32. Başvurucu; ihlalin tespiti, 100.000 TL maddi ve 100.000 TL manevi tazminata karar verilmesi talebinde bulunmuştur.

33. Başvuruda tespit edilen hak ihlalinin sonuçlarının ortadan kaldırılması için yeniden yargılama yapılmasında hukuki yarar bulunmaktadır. Bu kapsamda kararın gönderildiği mahkemece yapılması gereken iş, yeniden yargılama işlemlerini başlatmak ve Anayasa Mahkemesini ihlal sonucuna ulaştıran nedenleri gideren, ihlal kararında belirtilen ilkelere uygun yeni bir karar vermektir (Mehmet Doğan [GK], B. No: 2014/8875, 7/6/2018, §§ 54-60; Aligül Alkaya ve diğerleri (2), B. No: 2016/12506, 7/11/2019, §§ 53-60, 66; Kadri Enis Berberoğlu (3) [GK], B. No: 2020/32949, 21/1/2021, §§ 93-100).

34. Hakkaniyete uygun yargılanma hakkı yönünden ihlalin sonuçlarının ortadan kaldırılması için yeniden yargılama yapılmasının yeterli bir giderim sağlayacağı anlaşıldığından tazminat taleplerinin reddine karar verilmesi gerekir.

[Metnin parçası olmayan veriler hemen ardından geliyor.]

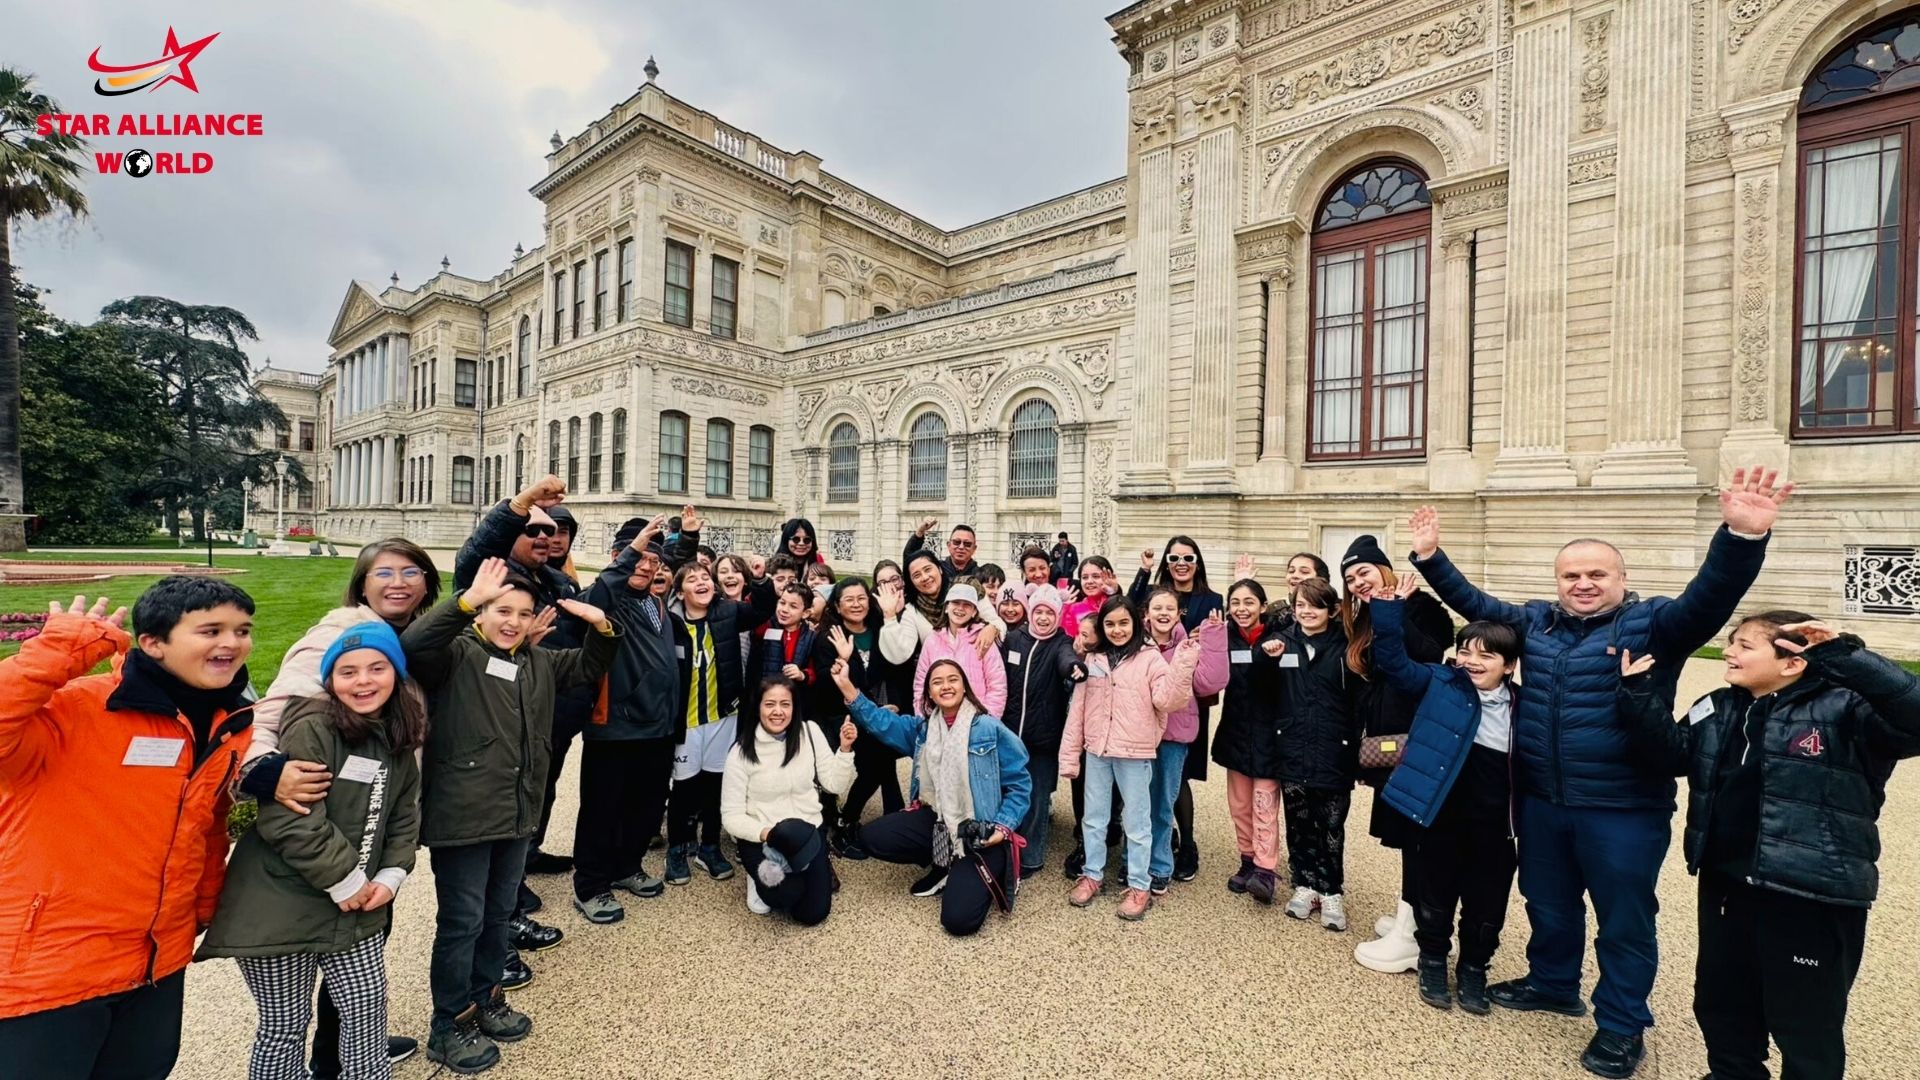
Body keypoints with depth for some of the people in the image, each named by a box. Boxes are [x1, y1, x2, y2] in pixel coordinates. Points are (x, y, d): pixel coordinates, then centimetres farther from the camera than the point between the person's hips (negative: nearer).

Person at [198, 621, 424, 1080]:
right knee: (285, 1026, 9)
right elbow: (288, 819, -25)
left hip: (356, 908, 7)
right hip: (281, 908, -6)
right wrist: (345, 881, -18)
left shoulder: (397, 743, 5)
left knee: (368, 1006, 14)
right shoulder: (309, 728, -19)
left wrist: (390, 876, -3)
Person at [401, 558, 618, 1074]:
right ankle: (450, 1024, 25)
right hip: (464, 817, -7)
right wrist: (468, 599, -41)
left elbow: (588, 666, 15)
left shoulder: (539, 663, 10)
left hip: (517, 814, 7)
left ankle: (485, 999, 40)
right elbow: (413, 645, -29)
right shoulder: (457, 654, -10)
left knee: (498, 914, 21)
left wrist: (601, 627, -5)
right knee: (462, 922, 7)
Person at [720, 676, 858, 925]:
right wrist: (765, 832, -27)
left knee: (812, 913, -7)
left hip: (807, 834, 3)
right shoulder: (742, 751, -11)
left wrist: (845, 749, -18)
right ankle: (763, 879, 3)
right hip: (759, 837, -3)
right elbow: (731, 815, -9)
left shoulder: (809, 732, -5)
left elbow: (836, 786, -2)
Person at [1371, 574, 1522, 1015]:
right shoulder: (1440, 684, -7)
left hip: (1493, 827, 2)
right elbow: (1393, 661, -13)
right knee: (1435, 897, 13)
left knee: (1486, 904, 15)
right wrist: (1390, 608, -21)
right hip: (1440, 817, -2)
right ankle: (1433, 963, 35)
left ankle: (1473, 971, 37)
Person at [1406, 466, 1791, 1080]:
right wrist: (1431, 557, 9)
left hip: (1622, 809, -5)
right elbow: (1473, 603, 14)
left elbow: (1711, 595, -25)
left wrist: (1742, 537, -41)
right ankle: (1552, 984, 43)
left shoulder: (1652, 625, -8)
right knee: (1548, 903, 22)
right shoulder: (1536, 622, 5)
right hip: (1541, 802, 5)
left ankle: (1622, 1027, 29)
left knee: (1624, 920, 11)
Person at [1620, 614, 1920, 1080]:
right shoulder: (1717, 710, 6)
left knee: (1807, 1024, 12)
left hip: (1813, 898, -6)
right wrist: (1639, 691, -4)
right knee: (1720, 1001, 23)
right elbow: (1671, 755, 6)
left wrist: (1844, 656, -32)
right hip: (1725, 885, 6)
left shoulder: (1842, 710, -13)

35. Makul sürede yargılanma hakkı yönünden ihlal tespitiyle giderilemeyecek olan manevi zararları karşılığında net 31.000 TL manevi tazminatın başvurucuya ödenmesine karar verilmesi gerekir.

IV. HÜKÜM

Açıklanan gerekçelerle;

A. 1. Makul sürede yargılanma hakkının ihlal edildiğine ilişkin iddianın KABUL EDİLEBİLİR OLDUĞUNA,

2. Hakkaniyete uygun yargılanma hakkının ihlal edildiğine ilişkin iddianın KABUL EDİLEBİLİR OLDUĞUNA,

B. 1. Anayasa'nın 36. maddesinde güvence altına alınan adil yargılanma hakkı kapsamındaki makul sürede yargılanma hakkının İHLAL EDİLDİĞİNE,

2. Anayasa’nın 36. maddesinde güvence altına alınan hakkaniyete uygun yargılanma hakkının İHLAL EDİLDİĞİNE,

C. Kararın bir örneğinin hakkaniyete uygun yargılanma hakkının ihlalinin sonuçlarının ortadan kaldırılması için yeniden yargılama yapılmak amacıyla İstanbul Anadolu 10. İş Mahkemesine (E.2014/129, K.2016/43) GÖNDERİLMESİNE,

D. Başvurucuya net 31.000 TL manevi tazminat ÖDENMESİNE, tazminata ilişkin diğer taleplerin REDDİNE,

E. 364,60 TL harç ve 9.900 TL vekâlet ücretinden oluşan toplam 10.264,60 TL yargılama giderinin başvurucuya ÖDENMESİNE,

F. Ödemenin kararın tebliğini takiben başvurucunun Hazine ve Maliye Bakanlığına başvuru tarihinden itibaren dört ay içinde yapılmasına; ödemede gecikme olması hâlinde bu sürenin sona erdiği tarihten ödeme tarihine kadar geçen süre için yasal faiz UYGULANMASINA,

G. Kararın bir örneğinin Adalet Bakanlığına GÖNDERİLMESİNE 19/1/2023 tarihinde OYBİRLİĞİYLE karar verildi.